If you are a student today, how would you go about choosing a good Financial Engineering program

Some of the factors to consider are breadth and depth of the curriculum, including the degree to which it is integrated rather than individual instructors doing their own thing in isolation, the quality of the instruction, and the support for placement. Some of this can be learned from reading websites, talking with current and past students, and checking to see if detailed and credible placement statistics are available. For students who are new to finance and hence need to build a network for career advancement, graduation from a program with a large alumni network is valuable.

Currently, only a handful of the MFE programs provide any kind of public numbers on their website. Do you believe these quant programs have to be more transparent in their employment statistics

Yes. Furthermore, programs need to report their figures honestly.

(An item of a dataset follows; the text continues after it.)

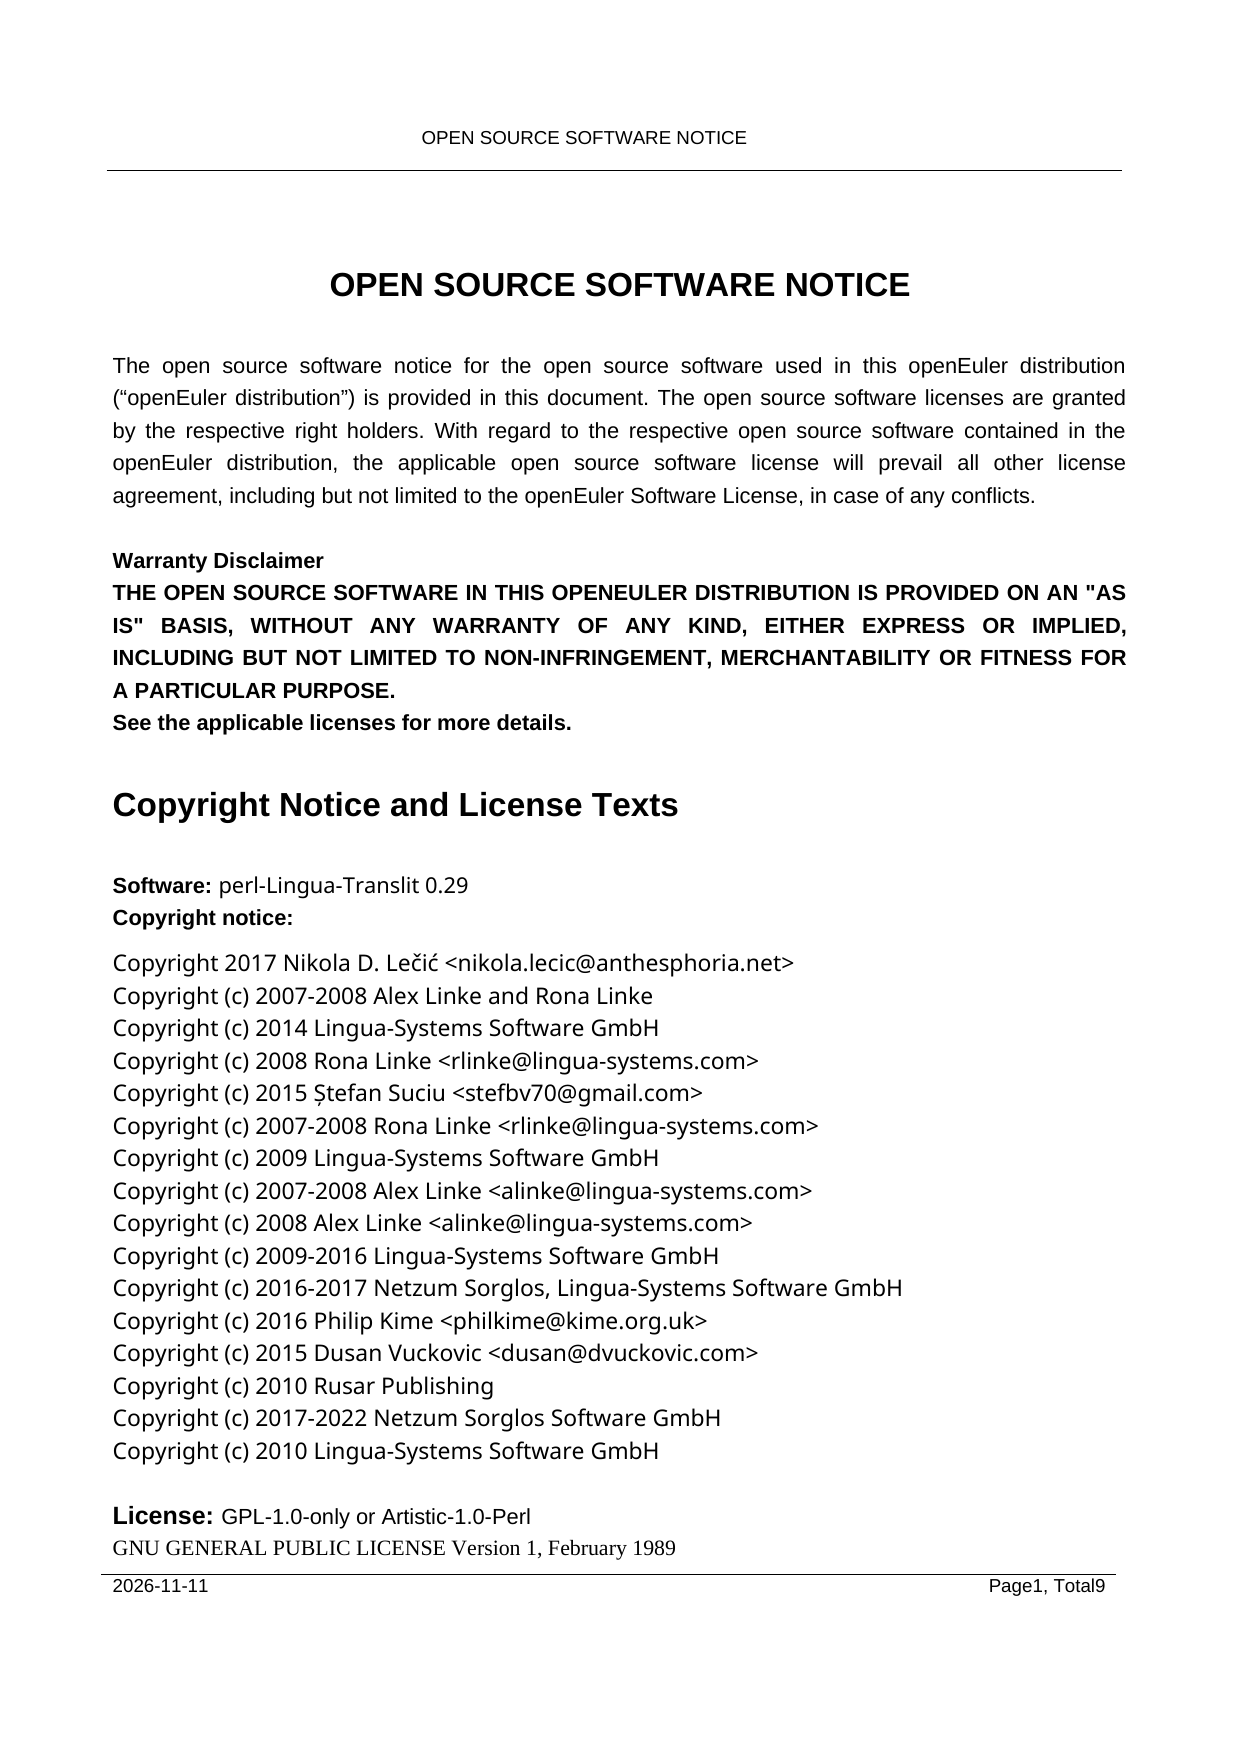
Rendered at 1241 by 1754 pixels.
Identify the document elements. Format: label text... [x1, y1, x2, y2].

Eventually everyone finds a job of some sort, so all programs can claim 100% placement. Reporting this is not helpful. To report on placement for our Master’s program in Computational Finance, we use the standards agreed to by business schools for reporting on placement of graduates from their MBA programs. In particular, our final figure is the number of students placed in jobs appropriate for our degree within three months of graduation. Our rules for computing starting salaries are strict. For example, estimated year-end bonuses are not included. All this information is reported on our website.

What advice would you give someone who wants to become a financial engineer

This is engineering, and it makes sense only for those who like math, know how to program, and have the interpersonal skills to succeed in a business environment. The hours are long, especially at the beginning, and those who are successful are those who enjoy most aspects of the job. You cannot do a job well over a lifetime, or even half a lifetime, if you don’t like it. A good salary does not change this fact.

What is something you wish you had known 10 years ago? What would you like to be doing 10 years from now

I wish I had known ten years ago that financial engineering would see such phenomenal growth. It would have enabled us at Carnegie Mellon to plan better to meet the rising demand. Ten years from now I plan to be finishing up new editions of my Stochastic Calculus for Finance books.

What is something most people don’t know about you

My wife and I have a farm house in West Virginia — land that has been in her family for generations. I go there to drive my tractor and unwind.

Thank you for your time, Dr. Shreve and we look forward to reading your next book.